Contents

jaredhowland/warc-swift

A production-ready Swift 6.2 library for creating [WARC 1.1](https://iipc.github.io/warc-specifications/specifications/warc-format/warc-1.1/) web archives. Powered by [wget-at](https://github.com/ArchiveTeam/wget-lua) (ArchiveTeam's wget-lua) for crawling.

Features

  • Full WARC 1.1 compliance — all 8 record types, all named fields, correct CRLF framing
  • Single-page capturearchive(url:options:) fetches a page and all its inline assets
  • Recursive crawlingcrawl(url:options:) with configurable depth, domain filters, rate limits
  • wget-at integration — robots.txt, deduplication, Lua scripting, battle-tested crawling
  • Per-record GZIP.warc.gz output following WARC 1.1 Annex D best practice
  • Swift WARC I/O — read and write WARC files independently with WARCReader / WARCWriter
  • Async/await — Swift 6.2 strict concurrency, WARCArchiver is a safe actor

Requirements

  • Swift 6.2+
  • macOS 13+ or Linux
  • wget or wget-at: see Installation
  • zlib: brew install zlib (macOS) / apt-get install zlib1g-dev (Linux)

Installation

Swift Package Manager

.package(url: "https://github.com/yourorg/warc-swift", from: "1.0.0")

Add "warc-swift" to your target dependencies.

wget Installation

warc-swift delegates all HTTP crawling to wget (or the enhanced wget-at from ArchiveTeam).

macOS (standard wget via Homebrew):

brew install wget

Ubuntu/Debian:

apt-get install wget

Build ArchiveTeam's wget-lua (adds Lua scripting, advanced WARC options):

chmod +x Scripts/build-wget-at.sh
./Scripts/build-wget-at.sh

This builds GNU Wget 1.21.3-at with +ssl/openssl +lua/luajit +psl and installs it into Sources/warc-swift/Resources/Binaries/wget-at-darwin-arm64 (macOS arm64).

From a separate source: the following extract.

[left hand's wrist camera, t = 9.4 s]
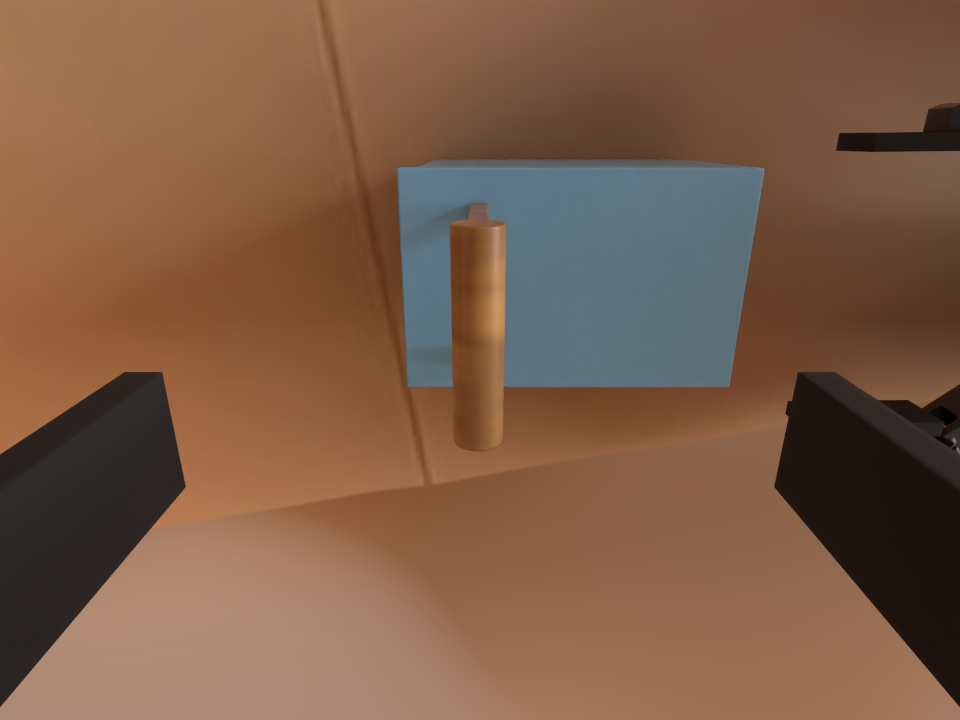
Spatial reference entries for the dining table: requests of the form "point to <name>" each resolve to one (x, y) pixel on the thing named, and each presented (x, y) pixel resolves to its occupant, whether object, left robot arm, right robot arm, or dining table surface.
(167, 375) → the dining table surface
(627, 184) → the lid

Note: The bundled wget-at binary links against Homebrew dylibs (openssl@3, luajit, libpsl). Install them with: brew install openssl@3 luajit libpsl

Bundle into the package (fallback — copies the system wget):**

chmod +x Scripts/fetch-binaries.sh
./Scripts/fetch-binaries.sh

Quick Start

import warc_swift

let archiver = WARCArchiver()

// Archive a single page (fetches page + all inline assets: images, CSS, JS)
let warcURL = try await archiver.archive(
    url: URL(string: "https://example.com")!,
    options: ArchiveOptions(outputPath: URL(fileURLWithPath: "output/"))
)
print("Saved WARC to: \(warcURL.path)")

// Recursive site crawl
var opts = ArchiveOptions(outputPath: URL(fileURLWithPath: "output/"))
opts.maxDepth = 2
opts.allowedDomains = ["example.com"]
opts.rateLimit = "500k"           // 500 KB/s max
opts.userAgent = "MyArchive/1.0"
opts.retries = 3
let warcURL2 = try await archiver.crawl(
    url: URL(string: "https://example.com")!,
    options: opts
)

Configuration Reference

| Option | Type | Default | Description | |--------|------|---------|-------------| | outputPath | URL | required | Output directory (created if absent) | | compress | Bool | true | Per-record GZIP → .warc.gz | | maxDepth | Int? | nil | Max crawl recursion depth | | allowedDomains | [String] | ` | Restrict crawl to these domains | | rateLimit | String? | nil | e.g. "100k", "1m" | | timeout | TimeInterval | 30 | Per-connection timeout (seconds) | | retries | Int | 3 | Retry count on failure | | userAgent | String? | nil | Custom User-Agent header | | additionalHeaders | [String: String] | [:] | Extra HTTP headers | | urlFilter | String? | nil | Reject pattern, e.g. ".mp4,.zip" | | luaScripts | [URL] | | wget-lua Lua script paths | | username / password | String? | nil | HTTP Basic Auth | | wgetAtPath | URL? | nil` | Override wget-at binary path |

Reading WARC Files

let reader = try WARCReader(path: URL(fileURLWithPath: "archive.warc.gz"))
for try await record in reader {
    print("\(record.type.rawValue): \(record.targetURI?.absoluteString ?? "-")")
    print("  Size: \(record.contentLength) bytes, Date: \(WARCDate.string(from: record.date))")
}

Writing WARC Files

let writer = try WARCWriter(path: URL(fileURLWithPath: "output.warc.gz"), compress: true)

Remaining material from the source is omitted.